» **GOAL**: Reproduce word for word the passage of the cross-validation notebook below, beginning at the words "cv = KFold(n_splits=3)" and stopping after the words "cv_results = pd.DataFrame(cv_results)".

# Cross-validation strategies

The previous notebooks introduced how to evaluate a model and how to create a
specific preprocessing pipeline depending of the last model.

In this notebook, we will check a bit more some details regarding the cross-validation
strategies and some of the pitfalls that we can encounter.

Let's take iris dataset and evaluate a logistic regression model.

In [None]:
from sklearn.datasets import load_iris

df, target = load_iris(as_frame=True, return_X_y=True)

In [None]:
df

In [None]:
target

In [None]:
from sklearn.preprocessing import StandardScaler
from sklearn.linear_model import LogisticRegression
from sklearn.pipeline import make_pipeline

logistic_regression = make_pipeline(StandardScaler(), LogisticRegression())
logistic_regression

In [None]:
import pandas as pd
from sklearn.model_selection import cross_validate, KFold

cv = KFold(n_splits=3)
cv_results = cross_validate(
    logistic_regression, df, target, cv=cv, return_train_score=True
)
cv_results = pd.DataFrame(cv_results)
cv_results[["train_score", "test_score"]]


We observe that the training score is always zero that is really surprising. We can
check the target to understand why.

In [None]:
ax = target.plot()

» **DATA EXTRACT**:
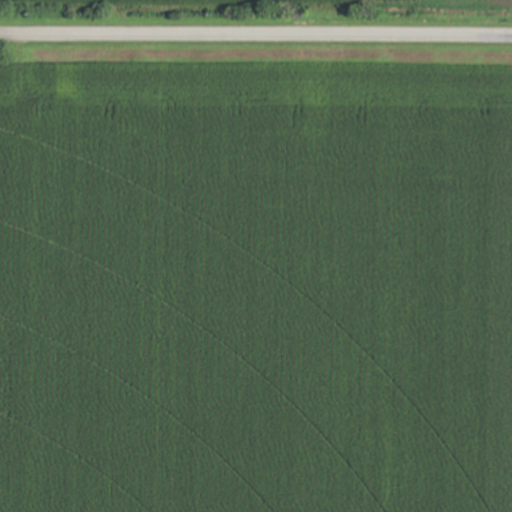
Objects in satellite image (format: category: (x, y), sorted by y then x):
road: (256, 36)
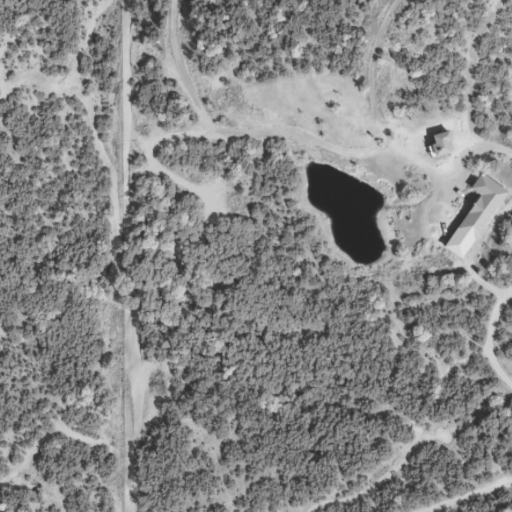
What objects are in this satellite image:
road: (473, 144)
building: (473, 207)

» **WRITTEN REPLY**:
cv = KFold(n_splits=3)
cv_results = cross_validate(
    logistic_regression, df, target, cv=cv, return_train_score=True
)
cv_results = pd.DataFrame(cv_results)